The early 1990s were troubled times in many parts of the world and many of the artists presented here responded by creating works imbued with criticism and defiance. Sue Williams’ “The Art World Can Suck My Proverbial Dick” (1992) takes a stand against sexism head on for instance. This painting is raw and it bites with scenes that comment on art world hypocrisy: “Why don’t we just move on?” she asks in the work, “It’ll be better for everybody”. The artist borrows from comics to illustrate her frustration and anger, with sharp feminist criticism and humour to boot, nodding to the “riot grrrl” movement that shaped the decade.
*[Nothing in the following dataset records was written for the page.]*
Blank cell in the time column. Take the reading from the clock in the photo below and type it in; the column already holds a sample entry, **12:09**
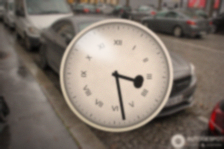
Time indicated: **3:28**
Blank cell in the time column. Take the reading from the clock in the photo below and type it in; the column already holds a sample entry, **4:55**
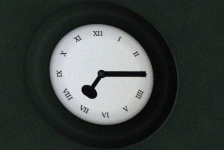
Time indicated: **7:15**
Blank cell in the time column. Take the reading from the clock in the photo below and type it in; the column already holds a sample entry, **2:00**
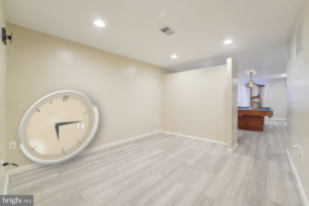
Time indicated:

Sue Williams, The Art World Can Suck My Proverbial Dick, 1992 Sue Williams, The Art World Can Suck My Proverbial Dick, 1992

 
Another test of bravery for the residents and artists of LA was the AIDS epidemic, whose devastation was not left unaddressed. In 1991 Queer Nation raised awareness to queer issues and civil rights by protesting with a kiss-in outside the Academy Awards, while artists started infusing intimacy, touch and the body into their works. Jack Pierson’s “You Are Allowed to Touch Things” (1991) is a work that puts a bold yet considered statement in three-dimensional mismatched lettering. Maximizing the impact of the visual language, in the years prior to rocketing popularity of the internet, the sculpture makes reference to a community that was still being ostracized, especially by a government that refused to acknowledge its suffering.
 

dont look back moca Left: Felix Gonzalez-Torres, Untitled (A corner of Baci), 1990. Centre: Jack Pierson, You Are Allowed to Touch Things, 1991. Right: Nayland Blake, Untitled, 1990, courtesy of The Museum of Contemporary Art, Angeles, photo by Brian Forrest

Sarah Sze Sarah Sze, courtesy of The Museum of Contemporary Art, Angeles, photo by Brian Forrest

The 1990s have been referred to as the “golden age of LA”, an expression which was also in the title of lecture examining these years, organized by Zócalo Public Square and MOCA. In this decade’s social issues galvanized people and artists to express discontent in a way that is yet to be seen again. However, recent developments might indicate that best years are yet to come.
A couple of miles south of the Geffen lies the Skid Row, a neighborhood, home to as many as 6,000 of America’s homeless. The scenes on the street are straight out of a film with dozens of people living in camping tents, a few blocks away from the APC and Aesop shops. It’s hard to ignore and yet there’s a sense of neglect around it. But an art project to open in six months is set draw more attention to it with a new nine-hole golf course scheduled. This collaboration between local artist Rosten Woo and the Los Angeles Poverty Department (LAPD), a performance art and activist group based in the area is only one aspect of the change.
Los Angeles today is also a magnet for established artists and art graduates, and galleries. In the last months multiple blue-chip galleries have moved here where art is finally being produced, exhibited and sold like never before. However, none of this would have happened so soon had the ’90s not been so memorable, for the good and also bad.